Sunday(5.26), The Sanctuary and the Law
 Read Revelation 11:19, Exodus 25:16, Exodus 31:18, and Revelation 12:17. What do these verses indicate was in the ark of the covenant in the Most Holy Place of the sanctuary?


 The Day of Atonement was a day of judgment. All of Israel was commanded to take part in this event by repentance, soul searching, and refraining from all work (see Lev. 23:29-31). On this day alone the high priest would enter the Most Holy Place to make atonement for sin. There, in the innermost apartment of the sanctuary, was the ark of the covenant. Within the ark was God’s Ten Commandment law, written on tables of stone. The golden cover of the ark was called the mercy seat, where blood was sprinkled to cleanse the sanctuary from sin. God’s presence was manifest in Shekinah glory above the mercy seat. Every sacrifice offered revealed God’s mercy toward sinful human beings, but the Day of Atonement shows that sin is remembered until the day of judgment (Heb. 10:3) and that it could really be removed only through faith in the blood of Christ to cleanse from sin (1 Pet. 1:18, 19). There, in the presence of God, mercy and justice beautifully combine.

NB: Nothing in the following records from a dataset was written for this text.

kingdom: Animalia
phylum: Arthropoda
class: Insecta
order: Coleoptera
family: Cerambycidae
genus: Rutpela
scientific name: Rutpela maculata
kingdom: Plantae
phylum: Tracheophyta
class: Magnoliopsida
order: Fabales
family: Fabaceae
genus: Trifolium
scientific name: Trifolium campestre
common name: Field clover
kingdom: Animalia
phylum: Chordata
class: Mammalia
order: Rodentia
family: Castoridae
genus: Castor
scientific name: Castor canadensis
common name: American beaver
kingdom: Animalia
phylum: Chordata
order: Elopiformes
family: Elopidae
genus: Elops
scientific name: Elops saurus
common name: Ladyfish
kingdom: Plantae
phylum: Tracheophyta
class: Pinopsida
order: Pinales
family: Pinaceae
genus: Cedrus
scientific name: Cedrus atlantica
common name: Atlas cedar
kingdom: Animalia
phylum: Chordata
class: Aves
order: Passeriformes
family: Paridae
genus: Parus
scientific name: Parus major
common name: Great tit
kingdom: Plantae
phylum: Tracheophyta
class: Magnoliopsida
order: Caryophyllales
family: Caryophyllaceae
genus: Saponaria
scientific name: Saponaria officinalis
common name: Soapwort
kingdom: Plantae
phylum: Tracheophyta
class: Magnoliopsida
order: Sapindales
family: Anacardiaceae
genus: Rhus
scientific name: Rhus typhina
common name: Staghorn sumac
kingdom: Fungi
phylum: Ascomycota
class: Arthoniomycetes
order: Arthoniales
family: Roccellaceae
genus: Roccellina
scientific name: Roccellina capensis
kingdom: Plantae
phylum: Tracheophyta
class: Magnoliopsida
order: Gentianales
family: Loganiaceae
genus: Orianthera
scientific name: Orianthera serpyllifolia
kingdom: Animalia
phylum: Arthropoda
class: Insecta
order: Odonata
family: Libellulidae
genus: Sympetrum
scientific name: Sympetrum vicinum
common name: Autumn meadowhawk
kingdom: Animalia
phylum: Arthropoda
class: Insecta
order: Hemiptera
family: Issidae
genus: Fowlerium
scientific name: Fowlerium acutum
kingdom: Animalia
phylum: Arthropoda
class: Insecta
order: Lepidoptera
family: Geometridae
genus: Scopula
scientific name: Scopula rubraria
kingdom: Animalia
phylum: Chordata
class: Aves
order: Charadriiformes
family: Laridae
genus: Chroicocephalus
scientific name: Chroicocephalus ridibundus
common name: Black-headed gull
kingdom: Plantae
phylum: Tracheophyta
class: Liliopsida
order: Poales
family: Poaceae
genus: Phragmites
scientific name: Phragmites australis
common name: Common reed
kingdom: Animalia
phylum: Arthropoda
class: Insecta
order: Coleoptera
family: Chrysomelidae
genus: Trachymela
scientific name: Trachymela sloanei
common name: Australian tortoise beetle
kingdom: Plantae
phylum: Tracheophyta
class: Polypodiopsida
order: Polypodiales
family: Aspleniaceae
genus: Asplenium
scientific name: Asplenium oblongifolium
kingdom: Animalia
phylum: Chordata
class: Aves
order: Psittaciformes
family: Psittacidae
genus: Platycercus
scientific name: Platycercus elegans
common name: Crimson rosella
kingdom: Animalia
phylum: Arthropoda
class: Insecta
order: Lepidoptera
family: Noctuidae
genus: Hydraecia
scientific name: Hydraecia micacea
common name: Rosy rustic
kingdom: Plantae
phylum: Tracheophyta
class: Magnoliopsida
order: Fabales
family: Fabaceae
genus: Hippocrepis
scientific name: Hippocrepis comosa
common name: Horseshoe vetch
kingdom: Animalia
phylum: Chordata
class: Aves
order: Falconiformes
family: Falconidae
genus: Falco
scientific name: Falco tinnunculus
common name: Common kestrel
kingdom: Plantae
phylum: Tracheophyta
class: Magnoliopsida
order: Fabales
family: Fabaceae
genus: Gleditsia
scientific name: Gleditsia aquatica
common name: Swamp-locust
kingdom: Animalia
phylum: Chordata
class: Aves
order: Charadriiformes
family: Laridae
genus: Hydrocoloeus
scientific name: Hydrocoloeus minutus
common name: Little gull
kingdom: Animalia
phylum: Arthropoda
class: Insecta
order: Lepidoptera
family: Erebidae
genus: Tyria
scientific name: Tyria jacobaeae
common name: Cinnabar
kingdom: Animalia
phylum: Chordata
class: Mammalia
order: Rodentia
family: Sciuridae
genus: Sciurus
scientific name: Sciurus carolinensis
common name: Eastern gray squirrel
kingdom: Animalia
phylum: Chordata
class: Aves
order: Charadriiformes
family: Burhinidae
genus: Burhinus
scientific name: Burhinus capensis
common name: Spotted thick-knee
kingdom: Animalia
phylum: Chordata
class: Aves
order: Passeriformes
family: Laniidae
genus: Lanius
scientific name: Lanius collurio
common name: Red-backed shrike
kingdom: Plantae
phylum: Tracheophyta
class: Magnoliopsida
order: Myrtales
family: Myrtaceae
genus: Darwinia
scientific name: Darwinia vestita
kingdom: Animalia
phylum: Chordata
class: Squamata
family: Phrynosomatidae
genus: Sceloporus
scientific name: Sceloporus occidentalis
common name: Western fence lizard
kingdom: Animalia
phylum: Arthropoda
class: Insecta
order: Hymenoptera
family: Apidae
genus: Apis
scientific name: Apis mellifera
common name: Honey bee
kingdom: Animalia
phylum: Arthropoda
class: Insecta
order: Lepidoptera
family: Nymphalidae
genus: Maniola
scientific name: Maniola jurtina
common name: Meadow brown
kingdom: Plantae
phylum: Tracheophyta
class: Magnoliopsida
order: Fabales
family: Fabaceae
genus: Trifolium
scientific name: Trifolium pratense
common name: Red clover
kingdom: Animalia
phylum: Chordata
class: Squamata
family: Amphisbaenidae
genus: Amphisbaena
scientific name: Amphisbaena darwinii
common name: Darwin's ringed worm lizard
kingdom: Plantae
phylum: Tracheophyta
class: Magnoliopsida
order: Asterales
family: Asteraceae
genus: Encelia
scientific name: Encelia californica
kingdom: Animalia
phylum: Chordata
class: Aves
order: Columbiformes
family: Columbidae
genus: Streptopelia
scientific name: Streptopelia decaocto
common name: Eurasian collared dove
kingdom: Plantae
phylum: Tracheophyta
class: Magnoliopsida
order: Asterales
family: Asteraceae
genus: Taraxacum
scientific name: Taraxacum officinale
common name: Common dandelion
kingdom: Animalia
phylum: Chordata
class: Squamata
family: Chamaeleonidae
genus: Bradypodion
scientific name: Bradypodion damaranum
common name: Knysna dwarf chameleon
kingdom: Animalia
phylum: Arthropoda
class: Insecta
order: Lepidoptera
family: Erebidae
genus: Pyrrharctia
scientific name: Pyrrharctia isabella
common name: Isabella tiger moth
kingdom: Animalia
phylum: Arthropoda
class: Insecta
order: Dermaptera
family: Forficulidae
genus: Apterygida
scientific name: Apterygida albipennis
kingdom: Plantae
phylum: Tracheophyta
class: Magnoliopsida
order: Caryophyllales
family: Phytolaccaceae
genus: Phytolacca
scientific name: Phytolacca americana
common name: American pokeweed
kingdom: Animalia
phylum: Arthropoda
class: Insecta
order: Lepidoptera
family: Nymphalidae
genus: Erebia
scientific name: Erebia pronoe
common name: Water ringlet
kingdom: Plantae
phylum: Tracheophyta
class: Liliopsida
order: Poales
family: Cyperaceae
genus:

 Looking into the heavenly sanctuary, the apostle John saw “the temple of God . . . opened” and the “ark of His covenant” revealed (Rev. 11:19, NKJV). The Great Controversy adds this comment: “Within the holy of holies, in the sanctuary in heaven, the divine law is sacredly enshrined—the law that was spoken by God Himself amid the thunders of Sinai and written with His own finger on the tables of stone. The law of God in the sanctuary in heaven is the great original, of which the precepts inscribed upon the tables of stone and recorded by Moses in the Pentateuch were an unerring transcript. Those who arrived at an understanding of this important point were thus led to see the sacred, unchanging character of the divine law.”—Ellen G. White, The Great Controversy,p. 434.


 As the early Adventist believers studied the Bible’s teaching on the sanctuary, they realized the significance of the law of God and the Sabbath in the heart of God’s law. They reasoned that if the law of God was pictured in the ark of the covenant in the heavenly sanctuary, it certainly could not have been done away with at the cross.

 Think about the Sabbath, which, at 1,000 miles an hour, comes to us every week without exception. What should that tell us about the importance of the doctrine of Creation? What other doctrine has such a powerful, and reoccurring, reminder?